**Reading passage:**
┄┄┄┄┄┄┄┄┄┄┄┄┄┄┄┄┄┄┄┄

An extremely rare and important early 18th century carved giltwood and gilt-metal eight-light chandelier, the multi-baluster stem surmounted by a wyvern with three scrolling wyvern volutes issuing scrolling foliate candle arms with gilt brass eagle-cast drip-pans and nozzles cast with lions, masks, and foliage with a berried foliate base.
This extraordinarily rare gilt gesso chandelier is designed in the 'antique' or French 'arabesque' style promoted by Louis XIV's cabinet-maker Andre-Charles Boulle (1642-1732)
Such chandelier patterns were popularised in England by King William III's architect Daniel Marot (d.1752). Drawings depicting related chandeliers with double-scrolled foliate arms, tassel details and fruited pendants appear in Marot's goldsmith's book Nouveau Livre d'Orfeverie, c.1700.

┄┄┄┄┄┄┄┄┄┄┄┄┄┄┄┄┄┄┄┄

**Available data:**
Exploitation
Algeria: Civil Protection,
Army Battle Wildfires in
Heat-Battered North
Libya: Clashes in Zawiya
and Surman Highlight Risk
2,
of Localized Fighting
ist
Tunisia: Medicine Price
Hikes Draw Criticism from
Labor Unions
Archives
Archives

┄┄┄┄┄┄┄┄┄┄┄┄┄┄┄┄┄┄┄┄

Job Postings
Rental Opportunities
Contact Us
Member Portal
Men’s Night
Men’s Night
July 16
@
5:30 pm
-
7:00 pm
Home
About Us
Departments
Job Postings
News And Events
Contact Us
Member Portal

┄┄┄┄┄┄┄┄┄┄┄┄┄┄┄┄┄┄┄┄

**Study questions:**
A) Revise the chandelier description, giving everything from "Such chandelier patterns" down to "Livre d'Orfeverie, c.1700." with "England" changed to "Britain".
B) Summarize the chandelier description in two sentences.
The records have no connection to the chandelier description.

**Responses by task:**
A)
Such chandelier patterns were popularised in Britain by King William III's architect Daniel Marot (d.1752). Drawings depicting related chandeliers with double-scrolled foliate arms, tassel details and fruited pendants appear in Marot's goldsmith's book Nouveau Livre d'Orfeverie, c.1700.

B) An extremely rare early 18th-century carved giltwood and gilt-metal eight-light chandelier has a multi-baluster stem topped by a wyvern and scrolling foliate candle arms with gilt brass eagle-cast drip-pans. It is designed in the 'antique' or French 'arabesque' style promoted by Andre-Charles Boulle, and such patterns were popularized in England by Daniel Marot, whose goldsmith's book of c.1700 contains drawings of related chandeliers.